Avec le UN’s High-Level Advisory Board on Economic and Social Affairs dont elle fait partie, elle a relevé le défi de Antonio Guterres, secrétaire général des Nations Unies : se mettre sérieusement à travailler pour proposer des mesures alternatives. Parmi-elles, le salaire médian multiplié par le taux d’emploi, l’accès à une diététique saine, un indicateur d’activité (qui permettrait notamment de capturer l’activité des hommes et femmes qui restent à la maison pour s’occuper du foyer) et les émissions de dioxyde de carbone par habitant.

Le concept de récession aux Etats-Unis

Aux Etats-Unis, même si certains considèrent toujours le repli du PIB sur deux trimestres consécutifs comme étant le signal de récession par excellence (comme l’INSEE donc), le National Bureau of Economic Research (NBER), qui déclare officiellement les récessions, soutient que ces critères ne sont plus ceux sur lesquels les acteurs économiques doivent se baser pour identifier un tel évènement. Le bureau estime qu’un nombre plus important de facteurs doivent être pris en compte.

Les récessions se traduisent selon lui par une chute significative de l’activité industrielle, du PIB, du commerce de gros et de détails et une forte hausse du taux de chômage. Le bureau se base pour cela sur des indicateurs macroéconomiques comme l’ISM Purchasing Managers Index, le Conference Board Leading Economic Index, le OECD Composite Leading Indicator (coucou l’OCDE) et l’étude de la courbe de taux. Enfin, les indicateurs réels et retardés permettent de confirmer le passage d’une phase d’expansion à une phase de récession.

Vous noterez qu’une telle méthodologie, ne fixant pas de niveaux ou phénomènes précis, permet à NBER de gagner en souplesse et de s’adapter à chaque potentielle régression et son lot de caractéristiques qui lui sont propres. En revanche, ne pas définir de niveaux rigoureux laisse place à l’interprétation et de nombreux débats peuvent émerger si le bureau n’est pas consistant dans sa démarche.

En février 2020, le NBER a annoncé que l’expansion économique américaine (cycle long) était terminée. Historiquement, l’économie met entre 6 mois à 7 ans pour retrouver son cycle de croissance prospère (vous en conviendrez, les historiques ne nous aident pas trop pour savoir où est le point bas).

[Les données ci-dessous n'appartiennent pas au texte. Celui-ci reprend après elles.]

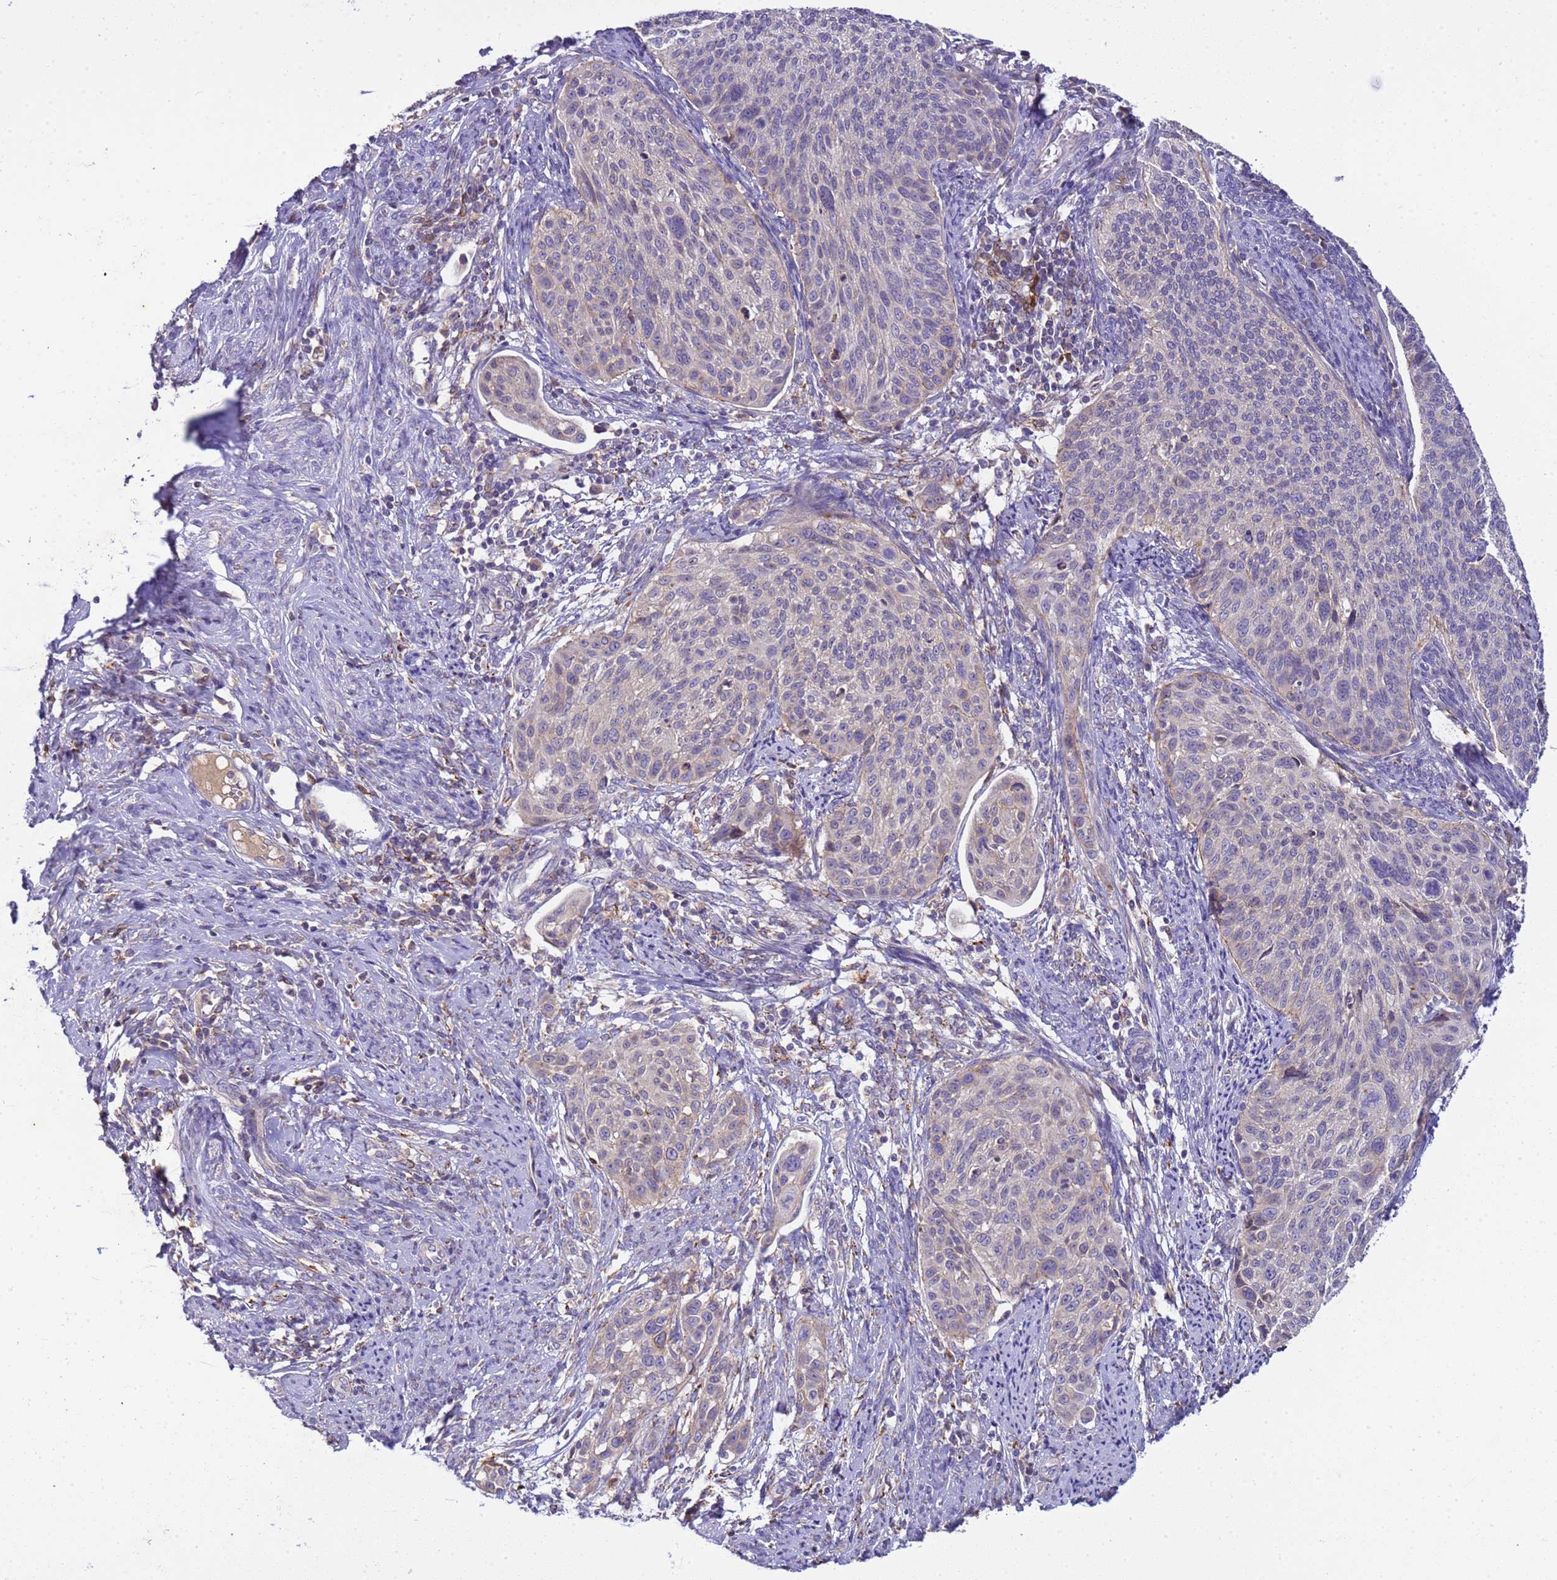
{"staining": {"intensity": "negative", "quantity": "none", "location": "none"}, "tissue": "cervical cancer", "cell_type": "Tumor cells", "image_type": "cancer", "snomed": [{"axis": "morphology", "description": "Squamous cell carcinoma, NOS"}, {"axis": "topography", "description": "Cervix"}], "caption": "An image of squamous cell carcinoma (cervical) stained for a protein displays no brown staining in tumor cells.", "gene": "PLCXD3", "patient": {"sex": "female", "age": 70}}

Et aujourd’hui on en est où ?

Au jour où j’écris ces lignes, le NBER n’a pas déclaré que l’économie américaine était en récession. Nous sommes donc, selon eux, dans un entre deux sur le cycle long.

Si l’on s’en tient à l’ensemble des définitions mentionnées ci-dessus (INSEE, OCDE, NBER), ni les Etats-Unis, ni la zone Euro n’ont entamé leur phase de récession, qui je le rappelle, fait partie intégrante des cycles long et semble donc inévitable (je vous l’accorde, ça ne nous aide pas trop de savoir ça).

Début juin en France, Bruno Le Maire a déclaré publiquement qu’il écartait le risque de récession sur notre territoire pour l’année 2022. Derrière lui, une batterie d’économistes en soutien et cela en dépit du taux de croissance à -0.2% sur le premier trimestre. Ce conglomérat d’experts table en effet sur une légère progression du PIB à un rythme avoisinant les +0.25% par trimestre, et cela jusqu’à la fin de l’année. Vous en conviendrez, si l’on s’en tient à la définition de l’INSEE, la déclaration d’une entrée en phase de récession nous prend quand même au nez et les économistes jouent avec le feu en assurant que le risque est écarté.